Le gouvernement britannique a publié son livre blanc… Il s’agit de la stratégie du Royaume-Uni pour négocier avec l’Union européenne. Le livre blanc propose un «nouveau partenariat positif et constructif» en s’appuyant sur une économie solide et une démocratie qui a fait ses preuves, toujours selon le document. Publié après le vote massif du Parlement britannique en faveur du Brexit, l’avant-propos table sur les qualités du Royaume-Uni afin de sortir de l’Union européenne dans les meilleures conditions. «Nous sommes un grand pays mondial avec tant à offrir à l’Europe et tant à offrir au monde», écrit le Premier ministre Theresa May dans son avant-propos. Mais dans les faits, plutôt que de proposer une stratégie générale pour assurer les meilleures conditions de sortie possibles, le très attendu livre blanc propose plutôt des objectifs… Ceci, officiellement, afin de préserver ses arguments dans la négociation avec l’UE. Par ailleurs, on note le retour des objectifs d’échanges commerciaux «les plus libres et les plus fluides possibles» entre l’Union et le Royaume-Uni. Pour le gouvernement May, les 27 auraient davantage à perdre que le royaume de Sa Majesté dans la rupture des liens commerciaux. Nos confrères du Monde ont toutefois relevé que 46% du commerce extérieur du Royaume-Uni est destiné à l’UE, alors que l’Union exporte uniquement 5% de ses biens outre-Manche. Autre argument du gouvernement : la City resterait la «seule plate-forme» dont les pays de l’UE continueraient à dépendre. Autre débat à trancher : les ressortissants européens présents sur le territoire britannique et vice versa. Les Britanniques sont davantage demandeurs sur la question, les membres de l’Union voulant se concerter sur la question. En revanche, le gouvernement s’est gardé de chiffrer le coût du Brexit…

 

Le Parlement écossais vote symboliquement contre le Brexit.
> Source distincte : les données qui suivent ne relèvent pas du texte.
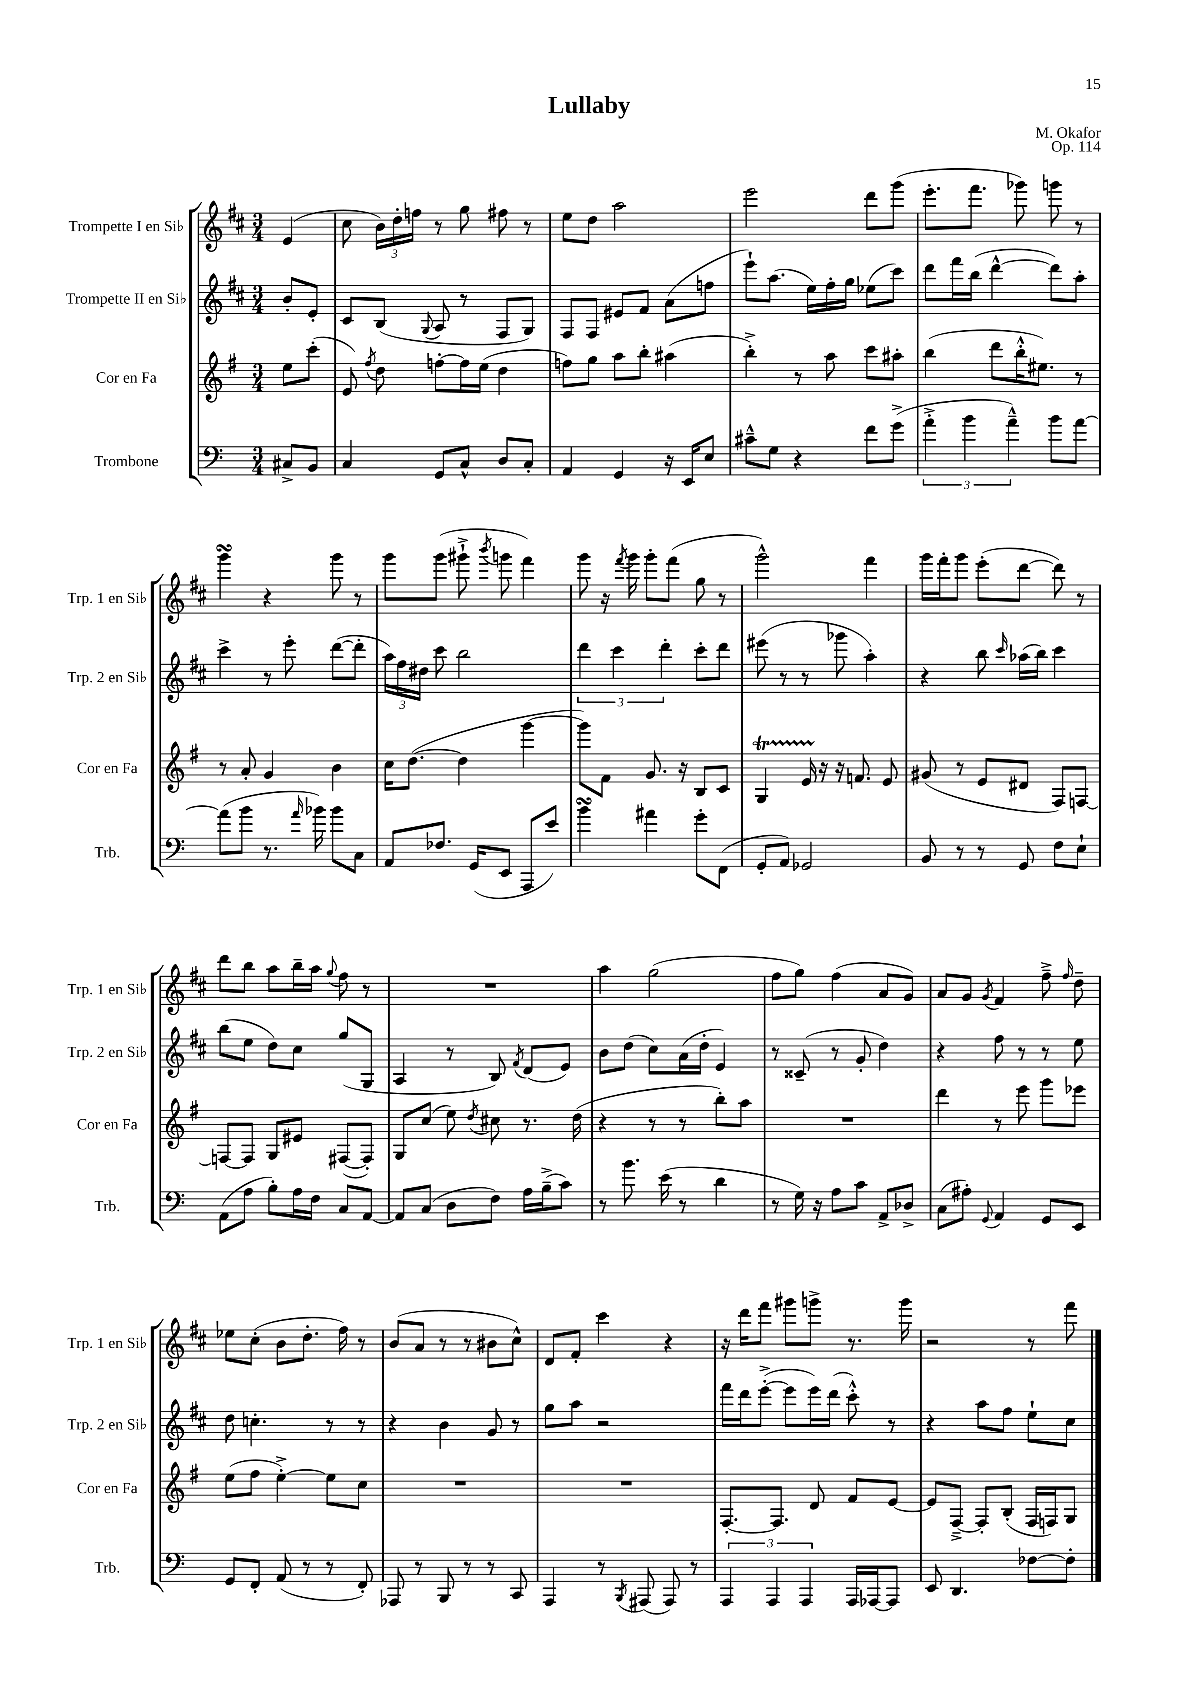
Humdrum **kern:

**kern	**kern	**kern	**kern
*part4	*part3	*part2	*part1
*staff4	*staff3	*staff2	*staff1
*I"Trombone	*I"Cor en Fa	*I"Trompette II en Si♭	*I"Trompette I en Si♭
*I'Trb.	*I'Cor en Fa	*I'Trp. 2 en Si♭	*I'Trp. 1 en Si♭
*clefF4	*clefG2	*clefG2	*clefG2
*k[]	*k[f#]	*k[f#c#]	*k[f#c#]
*M3/4	*M3/4	*M3/4	*M3/4
=	=	=	=
8C#X^/L	8ee\L	8b'/L	(4e/
8BB/J	(8ccc'\J	8e'/J	.
=1	=1	=1	=1
4C/	8e/)	8c#/L	8cc#\
.	8qff#/	.	.
.	8dd\	(8B/J	24b\LL)
.	.	.	24dd'\
.	.	.	24ffn\JJ
.	.	8qqG/	.
8GG/L	[8ffn'\L	8A/	8r
8C^^/J	16ff\L]	8r	8gg\
.	(16ee\JJ	.	.
8D/L	4dd\	8F#/L	8ff#X\
8C'/J	.	8G/J)	8r
=2	=2	=2	=2
4AA/	8ffn\L)	8F#/L	8ee\L
.	8gg\J	8F#/J	8dd\J
4GG/	8aa\L	8e#X/L	2aa\
.	8bb'\J	8f#/J	.
16r	(4aa#X\	(8a\L	.
16EE/KL	.	.	.
8E/J	.	8ffn\J	.
=3	=3	=3	=3
8c#X~^^\L	4bb'^\)	8eee`\L)	2eee\
8G\J	.	(8.aa\J	.
4r	8r	.	.
.	.	16ee\LL)	.
.	8aa\	16ff#'\	.
.	.	16gg\JJ	.
8f\L	8ccc\L	(8ee-X\L	8ddd\L
(8g^\J	8aa#X'\J	8ccc#\J)	(8ggg\J
=4	=4	=4	=4
6a'^\	(4bb\	8ddd\L	8.eee'\L
.	.	16fff#\L	.
6b\	.	.	.
.	.	(16bb\JJ	8.fff#\J
.	8ddd\L	[4ddd^^\	.
6a~^^\)	.	.	.
.	16bb'^^\K	.	8ggg-X\)
.	8.ee#X\J)	.	.
8b\L	.	8ddd\L])	8gggn\
[8a\J	8r	8aa'\J	8r
!!LO:LB:g=z
=5	=5	=5	=5
(8a\L]	8r	4ccc#^\	4gggsSSs\
8b\J	8a'/	.	.
8.r	4g/	8r	4r
.	.	8eee'\	.
16qqa/	.	.	.
16b-X\)	.	.	.
8b-\L	4b\	([8ddd\L	8ggg\
8C\J	.	8ddd'\J]	8r
=6	=6	=6	=6
8AA/L	16cc\KL	24aa\LL)	8ggg\L
.	.	24ff#\	.
.	([8.dd\J	.	.
.	.	24dd#X\JJ	.
8.F-X/J	.	8ccc#\	(8ggg\J
.	4dd\]	2bb\	8ggg#X`^\
(16GG/KL	.	.	.
.	.	.	8qbbb/
8EE/J	.	.	8gggn\
8AAA/L	[4ggg\	.	4fff#\)
8e/J)	.	.	.
=7	=7	=7	=7
4bsSsS\	8ggg\L])	6ddd\	8ggg\
.	8f#\J	.	16r
.	.	6ccc#\	.
.	.	.	8qfff#/
.	.	.	16ggg\
4a#X\	8.g/	.	8ggg'\L
.	.	6ddd'\	.
.	.	.	(8fff#\J
.	16r	.	.
8g'\L	8B/L	8ccc#'\L	8gg\
(8FF\J	8c/J	8ddd\J	8r
=8	=8	=8	=8
8GG'/L	4GT/	(8eee#X\	2ggg^^\)
8AA/J)	.	8r	.
2GG-X/	16eTTT/	8r	.
.	16r	.	.
.	16r	8ggg-X\	.
.	8.fn/	.	.
.	.	4aa'\)	4fff#\
.	8e/	.	.
=9	=9	=9	=9
8BB/	(8g#X/	4r	16ggg\LL
.	.	.	16fff#'\J
8r	8r	.	8ggg\J
8r	8e/L	8bb\	(8eee'\L
.	.	16qqccc#/	.
8GG/	8d#X/J	(16aa-X\LL	[8ddd\J
.	.	16bb\JJ)	.
8F\L	8F#/L)	4ccc#\	8ddd\])
8E`\J	[8Fn/J	.	8r
!!LO:LB:g=z
=10	=10	=10	=10
(8AA\L	8Fn/L_	(8bb\L	8ddd\L
8A\J	8F/J]	8ee\J	8bb\J
8B'\L)	8G/L	8dd\L)	8aa\L
16A\L	8e#X/J	8cc#\J	16bb~\L
16F\JJ	.	.	16aa\JJ
.	.	.	8qqgg/
8C/L	([8F#X/L	(8gg/L	8ff#\
[8AA/J	8F#'/J])	8G/J	8r
=11	=11	=11	=11
8AA/L]	8G/L	4A/	2.r
(8C/J	(8cc/J	.	.
8D\L	8ee\)	8r	.
.	8qdd/	.	.
8F\J)	8cc#X\	8B/)	.
.	.	8qf#/	.
16A\LL	8.r	(8d/L	.
(16B~^\J	.	.	.
8c\J)	.	8e/J)	.
.	(16dd\	.	.
=12	=12	=12	=12
8r	4r	8b\L	4aa\
8.b\	.	(8dd\J	.
.	8r	8cc#\L)	(2gg\
(16e\	.	.	.
8r	8r	(16a\L	.
.	.	16dd'\JJ	.
4d\	8bb'\L)	4e/)	.
.	8aa\J	.	.
=13	=13	=13	=13
8r	2.r	8r	8ff#\L
16G\)	.	(8c##X~/	8gg\J)
16r	.	.	.
8A\L	.	8r	(4ff#\
8c\J	.	8g'/	.
8AA^/L	.	4dd\)	8a/L
8D-X^/J	.	.	8g/J)
=14	=14	=14	=14
(8C\L	4ddd\	4r	8a/L
8A#X'\J)	.	.	8g/J
8qqGG/	.	.	8qg/
4AA/	8r	8ff#\	4f#/
.	8eee\	8r	.
8GG/L	8ggg\L	8r	8ff#~^\
.	.	.	16qqff#/
8EE/J	8eee-X\J	8ee\	8dd~\
!!LO:LB:g=z
=15	=15	=15	=15
8GG/L	(8ee\L	8dd\	8ee-X\L
8FF'/J	8ff#\J	4.ccn'\	(8cc#'\J
(8AA/	[4ee'^\)	.	8b\L
8r	.	.	8.dd'\J
8r	8ee\L]	8r	.
.	.	.	16ff#\)
8FF'/)	8cc\J	8r	8r
=16	=16	=16	=16
8AAA-X/	2.r	4r	(8b/L
8r	.	.	8a/J
8BBB/	.	4b\	8r
8r	.	.	8r
8r	.	8g/	8b#X\L
8CC/	.	8r	8cc#^^\J)
=17	=17	=17	=17
4AAA/	2.r	8gg\L	8d/L
.	.	8aa\J	8f#'/J
8r	.	2r	4ccc#\
8qBBB/	.	.	.
(8AAA#X/	.	.	.
8AAA#/)	.	.	4r
8r	.	.	.
=18	=18	=18	=18
6AAA/	[8.F#'/L	16fff#\LL	16r
.	.	16ddd\J	16ddd\KL
.	.	([8eee'^\J	8fff#\J
6AAA/	.	.	.
.	8.F#/J]	.	.
.	.	8eee\L]	8ggg#X\L
6AAA/	.	.	.
.	8d/	16eee\L)	8gggn^\J
.	.	(16ddd\JJ	.
16AAA/LL	8f#/L	8ccc#'^^\)	8.r
[16AAA-X/J	.	.	.
8AAA-/J]	[8e/J	8r	.
.	.	.	16ggg\
=19	=19	=19	=19
8EE/	8e/L]	4r	2r
4.DD/	[8F#~^/J	.	.
.	8F#'/L]	8aa\L	.
.	(8B'/J	8ff#\J	.
[8F-X\L	16F#/LL	8ee`\L	8r
.	16Fn/J)	.	.
8F-'\J]	8G/J	8cc#\J	8fff#\
==	==	==	==
*-	*-	*-	*-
L’Écosse est un territoire des plus europhiles au sein du Royaume-Uni, ce qui a provoqué de vives tensions entre le gouvernement britannique et les Ecossais ces derniers mois. Le 7 février, c’est un vote symbolique qui a eu lieu, car la Cour suprême a tranché : c’est au Parlement de Westminster de s’exprimer sur le sujet. L’objet ? Résultat : 90 voix pour le maintien dans l’UE, pour 34 voix favorables au Brexit. «Ce vote est beaucoup plus que symbolique, a déclaré le Premier ministre écossais, Mme Nicola Sturgeon. C’est un test clé pour savoir si la voix de l’Écosse est écoutée et si nos souhaits peuvent être pris en compte.» L’Écosse avait déjà organisé un référendum autour de son indépendance en 2014, qui s’était soldé par un «non» à 55%, suite à quoi la région aurait dû avoir autant de poids que Londres… Au moment du Brexit, 62% des Ecossais avaient voté contre le Brexit, quand 52% du Royaume avait voté pour.

 

Des tensions ravivées en Irlande. La frontière entre Irlande du Nord et du Sud pourrait réapparaître avec la sortie de l’Union européenne. Ce qui pourrait être problématique pour les villes frontalières, dont une grande partie de l’économie est fondée sur la liberté de déplacement. Le problème est relevé par nos confrères de France Info à Newry, où un chef d’entreprise a déclaré que «Marks & Spencer, Sainsbury’s ou Tesco attiraient des milliers d’acheteurs. Il y avait des files de voitures de six kilomètres de long, depuis le sud jusqu’à Newry. Ces magasins anglais sont à Newry pour une seule raison : la localisation.» Un professeur de français estime même qu’il faut «peu de choses pour que le conflit reprenne» entre les deux Irlande. Comme en Ecosse, les Irlandais ont voté à 56% pour le maintien dans l’Union européenne et certains habitants estiment ne pas avoir été écoutés.